Eclesiástico 3, 2-6. 12-14; Sal 127, 1-2. 3. 4-5 ; San Pablo a los Colosenses 3, 12-21; San Mateo 2, 13-15. 19-23
El domingo después de Navidad, o sea, hoy, la Iglesia celebra la Fiesta de la Sagrada Familia. Es como si nuestra madre buena, que es la Iglesia (qué pena da que algunos la vean no como madre sino como una especie de madrastra mala de cuento), nos quisiera ofrecer, de forma resumida, todas las cosas importantes reunidas en todos estos días.
Supongo que, como todas las madres, se entera más de lo que parece y sabe que durante este tiempo estamos más sensibles y, por tanto, un poco más receptivos a todo.
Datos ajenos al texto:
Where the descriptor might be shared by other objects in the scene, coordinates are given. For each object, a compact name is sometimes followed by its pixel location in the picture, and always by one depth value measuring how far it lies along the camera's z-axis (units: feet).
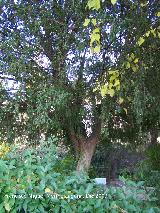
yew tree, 10.85
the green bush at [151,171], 8.58
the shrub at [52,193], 4.79
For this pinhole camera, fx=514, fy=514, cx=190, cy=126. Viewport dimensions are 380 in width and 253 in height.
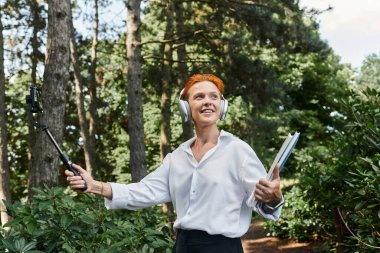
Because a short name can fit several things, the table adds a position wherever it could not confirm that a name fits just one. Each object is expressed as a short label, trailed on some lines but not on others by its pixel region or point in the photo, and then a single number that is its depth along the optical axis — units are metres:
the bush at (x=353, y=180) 5.11
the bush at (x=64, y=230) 3.30
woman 2.70
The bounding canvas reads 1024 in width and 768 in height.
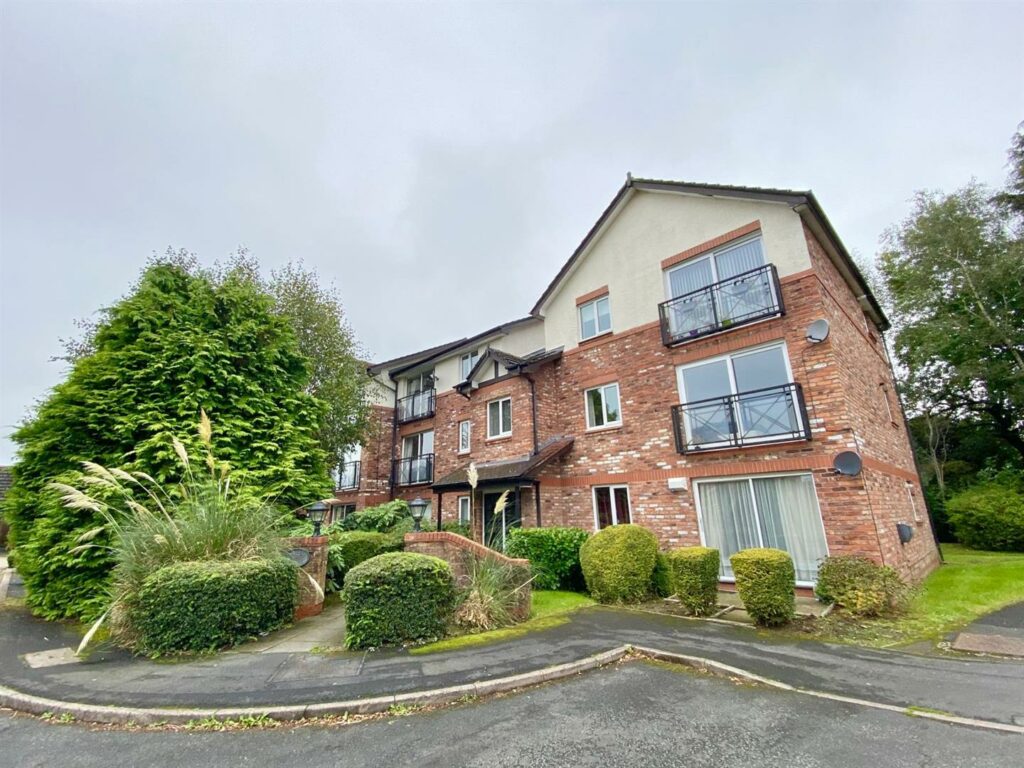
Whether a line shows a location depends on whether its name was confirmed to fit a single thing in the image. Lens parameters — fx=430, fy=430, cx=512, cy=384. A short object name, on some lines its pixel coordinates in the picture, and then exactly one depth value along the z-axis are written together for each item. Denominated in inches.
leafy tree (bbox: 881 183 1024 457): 740.0
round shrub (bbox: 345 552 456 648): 227.3
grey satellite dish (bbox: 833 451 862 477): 324.2
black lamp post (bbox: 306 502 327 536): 308.9
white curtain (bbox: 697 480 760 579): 378.6
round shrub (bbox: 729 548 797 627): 266.4
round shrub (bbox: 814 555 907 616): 282.3
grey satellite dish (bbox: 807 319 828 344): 357.1
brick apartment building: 357.1
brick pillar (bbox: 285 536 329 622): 291.6
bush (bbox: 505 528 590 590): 399.9
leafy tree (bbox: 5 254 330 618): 301.4
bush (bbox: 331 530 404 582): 375.6
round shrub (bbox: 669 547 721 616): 302.7
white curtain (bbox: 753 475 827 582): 343.6
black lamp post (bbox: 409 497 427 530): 303.2
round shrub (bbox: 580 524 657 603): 347.3
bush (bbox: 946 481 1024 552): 581.0
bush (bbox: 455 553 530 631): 261.6
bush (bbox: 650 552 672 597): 363.6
No es extraño, pues, que nos dé esas dosis de “esencialidades”, para que ahora que estamos más por la labor, todo eso entre mejor.
Tengo la suerte de ver en mi parroquia, como también veía en mi parroquia anterior, muchas familias que llenan las misas: vienen los papás y los abuelos, los niños (que no me molestan aunque a veces correteen por el pasillo mientras digo la homilía), y eso me parece una bendición. ¿La familia está en crisis? Pues no lo sé, quizá algunos se empeñan en problematizarla, algunos tiran de ella por un lado y por otro, como si quisieran ajustarla a su medida, como si quisieran romperla, pero no me parece que lo consigan: está hecha a prueba de bomba. La familia es una de esas cosas esenciales que vapuleada y todo, sale a flote y sabe renovarse a cada momento, como el ave Fénix.
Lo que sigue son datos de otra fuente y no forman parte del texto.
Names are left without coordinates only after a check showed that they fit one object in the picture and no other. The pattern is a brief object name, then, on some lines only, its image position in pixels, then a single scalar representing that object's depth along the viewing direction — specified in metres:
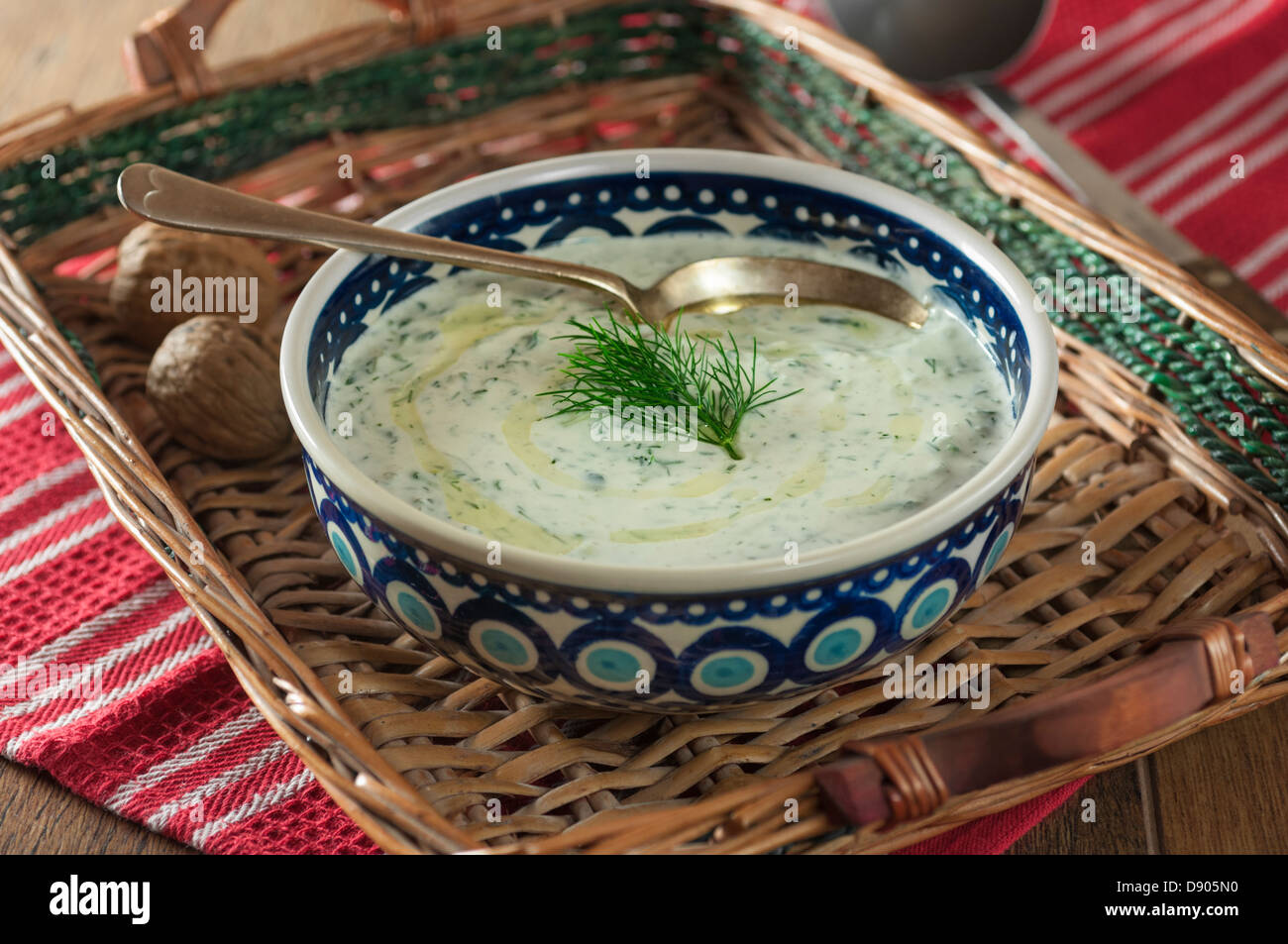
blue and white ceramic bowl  0.64
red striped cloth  0.68
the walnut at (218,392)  0.74
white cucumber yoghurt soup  0.67
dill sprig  0.70
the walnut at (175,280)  0.78
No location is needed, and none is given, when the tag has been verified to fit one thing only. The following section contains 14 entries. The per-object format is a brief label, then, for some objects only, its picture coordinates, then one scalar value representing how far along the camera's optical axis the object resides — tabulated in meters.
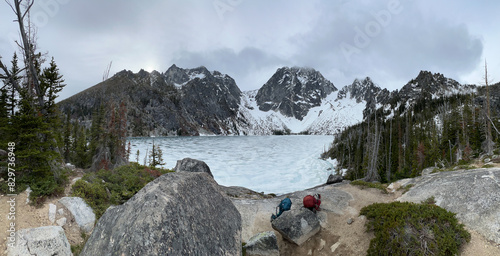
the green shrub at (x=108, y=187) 11.68
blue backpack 12.66
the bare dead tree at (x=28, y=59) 13.51
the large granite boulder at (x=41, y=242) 7.45
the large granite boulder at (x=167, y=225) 4.83
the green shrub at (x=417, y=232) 7.94
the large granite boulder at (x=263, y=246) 9.79
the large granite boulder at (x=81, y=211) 10.20
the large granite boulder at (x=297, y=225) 11.02
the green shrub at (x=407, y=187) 15.51
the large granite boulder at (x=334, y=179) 27.64
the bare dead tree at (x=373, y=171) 38.28
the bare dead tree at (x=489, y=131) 30.57
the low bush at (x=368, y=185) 17.47
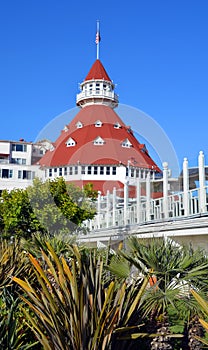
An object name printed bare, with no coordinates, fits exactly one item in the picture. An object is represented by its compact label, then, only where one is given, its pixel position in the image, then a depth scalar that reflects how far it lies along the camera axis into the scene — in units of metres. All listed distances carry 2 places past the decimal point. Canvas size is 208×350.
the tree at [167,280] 4.70
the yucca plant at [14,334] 4.33
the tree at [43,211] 16.61
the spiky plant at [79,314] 3.80
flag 63.12
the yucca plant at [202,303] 3.16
Hoy, más que nunca, hay que pensar en la familia para comprenderla, y hay que defender a la familia para comprenderse. El hombre que quiera saber quién es no puede entenderse sin tomar a la familia como punto de referencia. El hombre se hace allí, y parte de ahí, para dirigirse, con paso firme a su fin. Si no se entiende eso, hay bastantes posibilidades de andar desorientado, y tener una visión del mundo un poco sesgada.
Hoy hay que hablar de la familia, para llenarnos de esperanza y conjurar esos nubarrones de pesimismo que, en ocasiones, también a los que la defienden se les presentan por delante intentando desanimar. Te invito a mirar a la familia que está en el Portal, a la familia que luego se va huyendo a Egipto, a la familia que vuelve a buscarse la vida en Nazaret: a José, a María y al Niño. Fíjate en ellos para llenarte de un ánimo esperanzado.
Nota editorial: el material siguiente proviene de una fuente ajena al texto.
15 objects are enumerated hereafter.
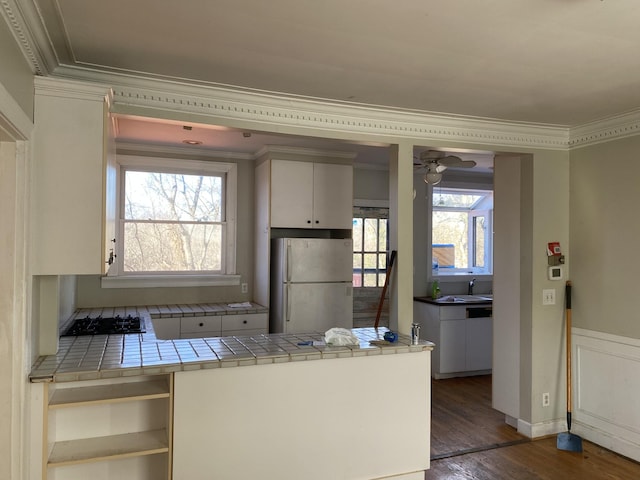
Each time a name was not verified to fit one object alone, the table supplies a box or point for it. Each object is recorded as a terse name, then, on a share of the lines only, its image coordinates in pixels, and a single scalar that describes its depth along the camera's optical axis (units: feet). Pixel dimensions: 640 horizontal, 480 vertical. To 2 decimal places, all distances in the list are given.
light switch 12.30
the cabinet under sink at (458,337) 16.94
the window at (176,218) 15.07
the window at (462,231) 19.90
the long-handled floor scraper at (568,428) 11.48
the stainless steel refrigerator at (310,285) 14.42
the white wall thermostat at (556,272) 12.33
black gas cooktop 10.23
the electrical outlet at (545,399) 12.32
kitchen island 7.69
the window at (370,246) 17.99
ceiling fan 12.02
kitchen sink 17.60
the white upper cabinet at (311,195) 14.94
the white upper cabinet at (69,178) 7.07
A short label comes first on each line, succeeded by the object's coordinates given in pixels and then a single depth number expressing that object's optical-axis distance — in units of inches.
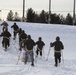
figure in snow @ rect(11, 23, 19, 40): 1210.5
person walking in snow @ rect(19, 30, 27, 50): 1060.2
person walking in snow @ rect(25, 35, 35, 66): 820.0
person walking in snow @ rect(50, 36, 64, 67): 836.0
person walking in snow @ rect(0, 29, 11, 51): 1018.7
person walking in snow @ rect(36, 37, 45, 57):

Algunos piensan que para que todo vaya bien no hay que tener problemas, que todo tiene que salir a pedir de boca, que cada uno tiene que andar satisfecho con sus deseos, y que los demás lo tienen que quererles y mucho. Eso en una familia (y, prácticamente en cualquier otro sitio), es una quimera y es un error. Para que una familia funcione hay que aprender de José y de María. José está pendiente de la Virgen y de Jesús, María está pendiente de José y de Jesús. Y Jesús está en medio sonriendo y llenándolo todo de su presencia. ¿Te parece una simpleza? A mí me parece alta teología, y algo lleno de sentido práctico. ¿Quieres que tu familia funcione? Olvídate de ti y ponte a hacer feliz a los demás. Verás como encuentras que el corazón se te llena de una alegría desbordante y aprendes algo concreto y esencial: hay más dicha en dar que en recibir, y lo grande se construye con la entrega. Es así como María y José, y Jesús en medio, hicieron de esa familia algo grande: la Trinidad de la tierra. ¿No te animas a imitar su ejemplo?